= TRY IT =
Where a picture appears, skip it; print everything else in the records exactly as it stands.

= TASK MATERIAL =

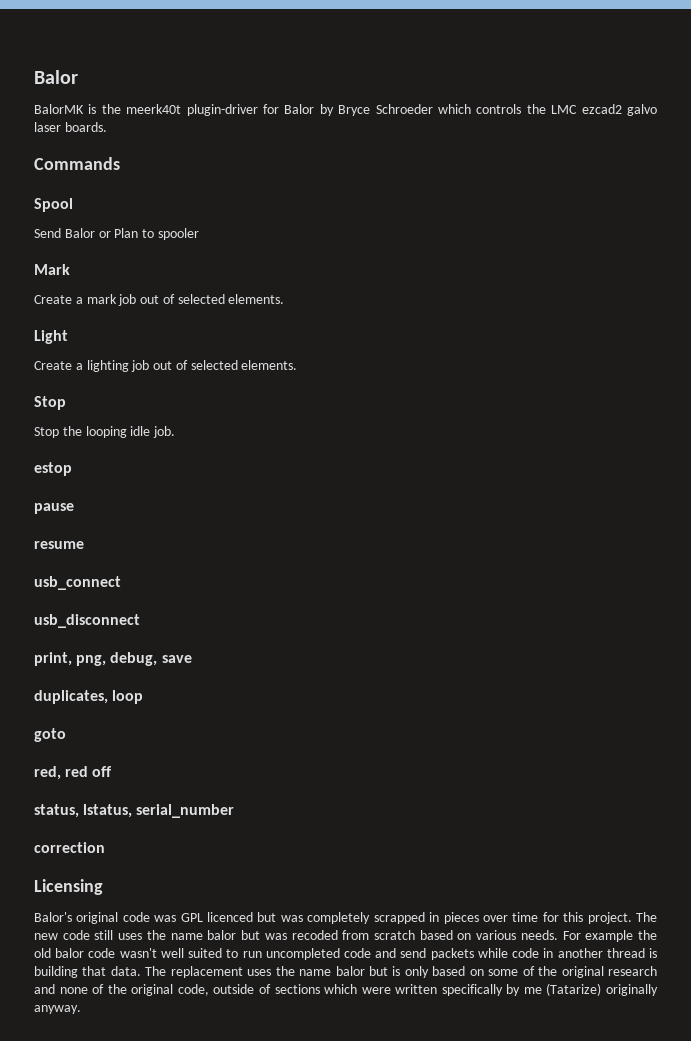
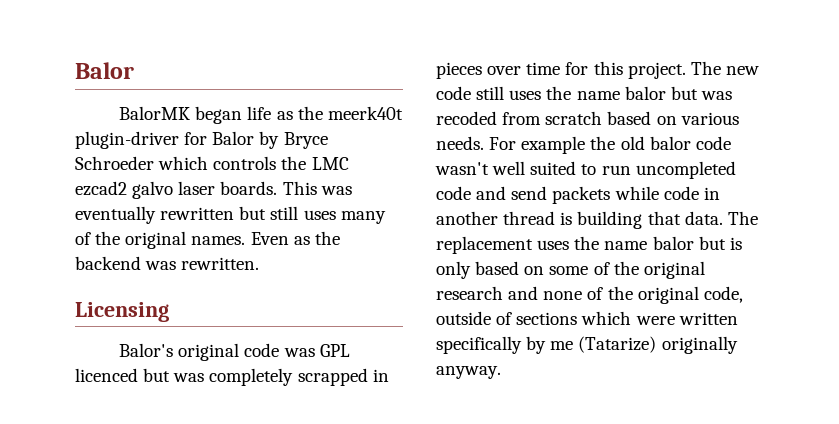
[88,104,97,114] is -> [195,106,293,124] began life as
[34,157,120,170] [34,198,73,212] [34,228,199,240] [34,264,70,275] [34,294,285,306] [34,330,68,344] [34,360,298,372] [34,396,66,410] [34,426,176,438] [34,462,72,476] [34,503,74,514] [34,541,84,549] [34,576,121,590] [34,614,140,628] [34,652,192,666] [34,690,144,704] [34,728,66,742] [34,766,113,780] [34,804,235,818] [34,842,105,853] // Commands // Spool // Send Balor or Plan to spooler // Mark // Create a mark job out of selected elements. // Light // Create a lighting job out of selected elements. // Stop // Stop the looping idle job. // estop // pause // resume // usb_connect // usb_disconnect // print, png, debug, save // duplicates, loop // goto // red, red off // status, lstatus, serial_number // correction -> [282,181,352,195] [75,206,386,224] [75,231,340,249] [75,256,260,270] This was eventually rewritten but still uses many of the original names. Even as the backend was rewritten.

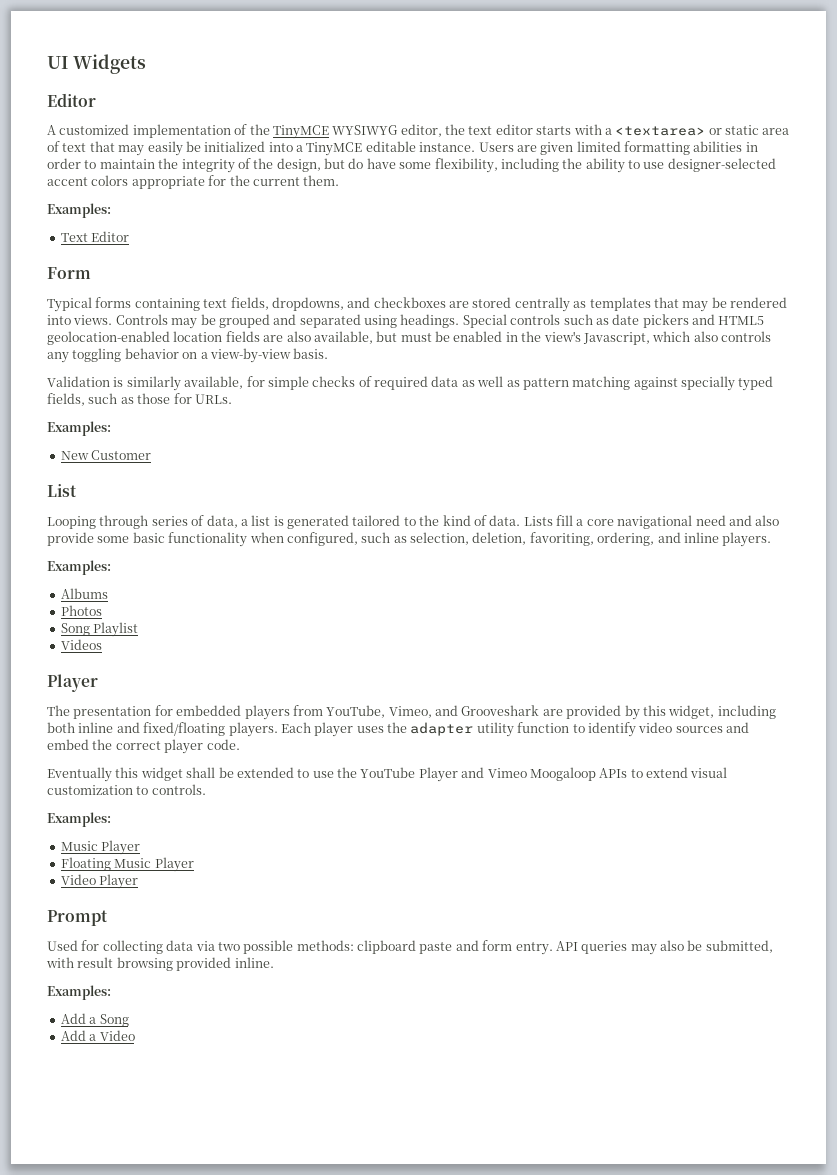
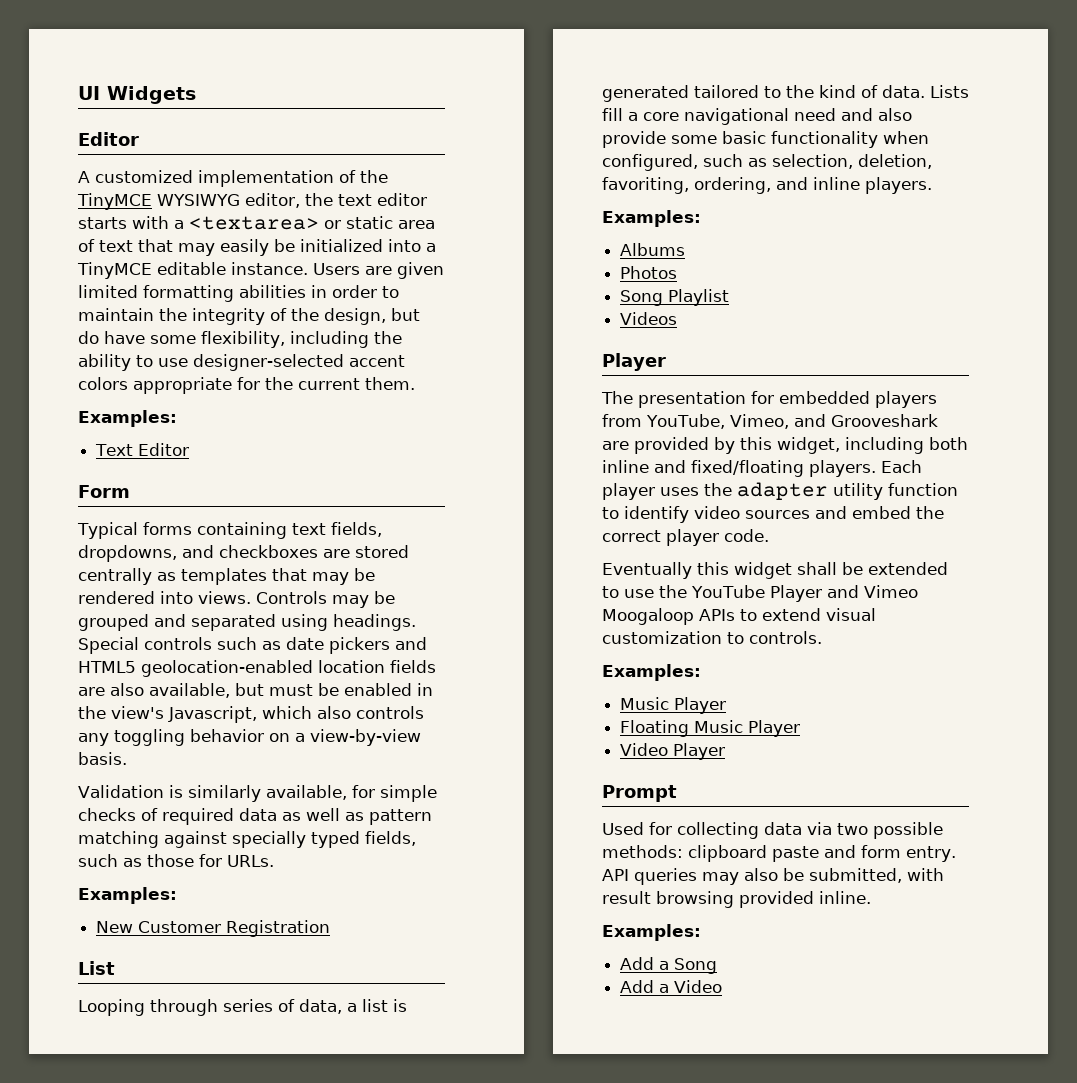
(152, 455) none -> [226,920,331,937] Registration

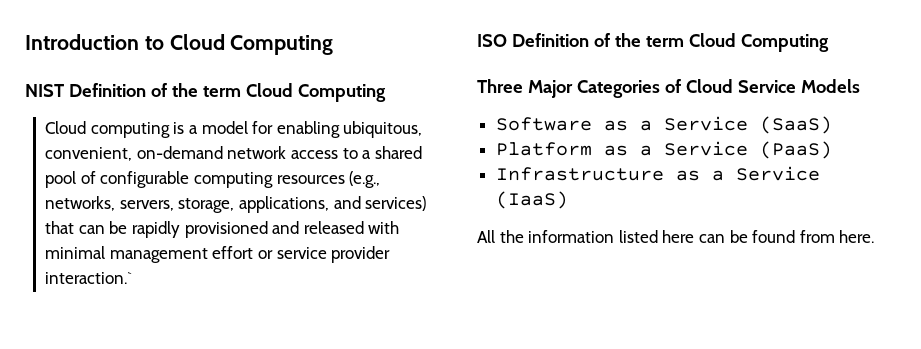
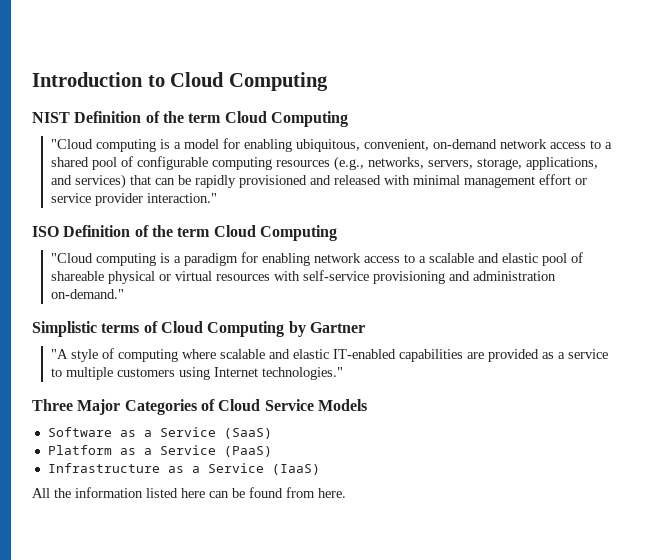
[45,121,87,134] Cloud -> [51,139,94,149] "Cloud
[45,272,133,284] interaction.` -> [147,193,218,203] interaction."
(829, 43) none -> [51,252,584,266] [51,270,557,284] [51,289,125,299] [32,321,365,337] [51,348,609,362] [51,367,344,380] // "Cloud computing is a paradigm for enabling network access to a scalable and elastic pool of shareable physical or virtual resources with self-service provisioning and administration on-demand." // Simplistic terms of Cloud Computing by Gartner // "A style of computing where scalable and elastic IT-enabled capabilities are provided as a service to multiple customers using Internet technologies."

= RESPONSE TO THE EXERCISE =
[88,104,97,114] is -> [195,106,293,124] began life as
[34,157,120,170] [34,198,73,212] [34,228,199,240] [34,264,70,275] [34,294,285,306] [34,330,68,344] [34,360,298,372] [34,396,66,410] [34,426,176,438] [34,462,72,476] [34,503,74,514] [34,541,84,549] [34,576,121,590] [34,614,140,628] [34,652,192,666] [34,690,144,704] [34,728,66,742] [34,766,113,780] [34,804,235,818] [34,842,105,853] // Commands // Spool // Send Balor or Plan to spooler // Mark // Create a mark job out of selected elements. // Light // Create a lighting job out of selected elements. // Stop // Stop the looping idle job. // estop // pause // resume // usb_connect // usb_disconnect // print, png, debug, save // duplicates, loop // goto // red, red off // status, lstatus, serial_number // correction -> [282,181,352,195] [75,206,386,224] [75,231,340,249] [75,256,260,270] This was eventually rewritten but still uses many of the original names. Even as the backend was rewritten.

(152, 455) none -> [226,920,331,937] Registration

[45,121,87,134] Cloud -> [51,139,94,149] "Cloud
[45,272,133,284] interaction.` -> [147,193,218,203] interaction."
(829, 43) none -> [51,252,584,266] [51,270,557,284] [51,289,125,299] [32,321,365,337] [51,348,609,362] [51,367,344,380] // "Cloud computing is a paradigm for enabling network access to a scalable and elastic pool of shareable physical or virtual resources with self-service provisioning and administration on-demand." // Simplistic terms of Cloud Computing by Gartner // "A style of computing where scalable and elastic IT-enabled capabilities are provided as a service to multiple customers using Internet technologies."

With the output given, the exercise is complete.